EXERCISE REQUIREMENTS – Nothing but the lines from the one containing "thumb tip: (423, 604)" through the one containing "index mcp: (640, 233)", both included, should be given again, each exactly as written below.

DATA FOR REVIEW –
▼▼▼
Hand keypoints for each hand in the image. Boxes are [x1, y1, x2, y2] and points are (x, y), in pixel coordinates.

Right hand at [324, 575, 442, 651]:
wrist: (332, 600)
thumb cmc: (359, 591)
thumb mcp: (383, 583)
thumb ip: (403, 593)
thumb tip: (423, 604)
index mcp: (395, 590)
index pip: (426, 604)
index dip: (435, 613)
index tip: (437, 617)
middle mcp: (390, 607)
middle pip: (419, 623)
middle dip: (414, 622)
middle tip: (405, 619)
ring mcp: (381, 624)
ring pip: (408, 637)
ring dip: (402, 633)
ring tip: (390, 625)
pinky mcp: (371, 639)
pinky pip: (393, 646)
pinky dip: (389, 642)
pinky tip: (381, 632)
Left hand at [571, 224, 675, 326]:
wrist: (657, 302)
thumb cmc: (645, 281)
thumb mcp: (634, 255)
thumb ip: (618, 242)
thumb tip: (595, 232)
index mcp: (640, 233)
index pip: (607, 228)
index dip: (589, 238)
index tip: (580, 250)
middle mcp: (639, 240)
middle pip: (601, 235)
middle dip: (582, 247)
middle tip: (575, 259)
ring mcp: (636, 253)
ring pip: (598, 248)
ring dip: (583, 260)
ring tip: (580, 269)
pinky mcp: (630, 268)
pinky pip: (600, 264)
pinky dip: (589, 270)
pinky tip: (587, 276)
▲▲▲
RESULT –
thumb tip: (423, 604)
index mcp: (395, 590)
index pip: (426, 604)
index dip: (435, 613)
index tip: (437, 617)
middle mcp: (390, 607)
middle pip: (419, 623)
middle dip: (414, 622)
middle tip: (405, 619)
ring mcp: (381, 624)
ring pip: (408, 637)
ring dip: (402, 633)
ring tip: (390, 625)
pinky mcp: (371, 639)
pinky pip: (393, 646)
pinky dip: (389, 642)
pinky tip: (381, 632)
Left hand at [571, 224, 675, 326]:
wrist: (657, 302)
thumb cmc: (645, 281)
thumb mcp: (634, 255)
thumb ip: (618, 242)
thumb tip: (595, 232)
index mcp: (640, 233)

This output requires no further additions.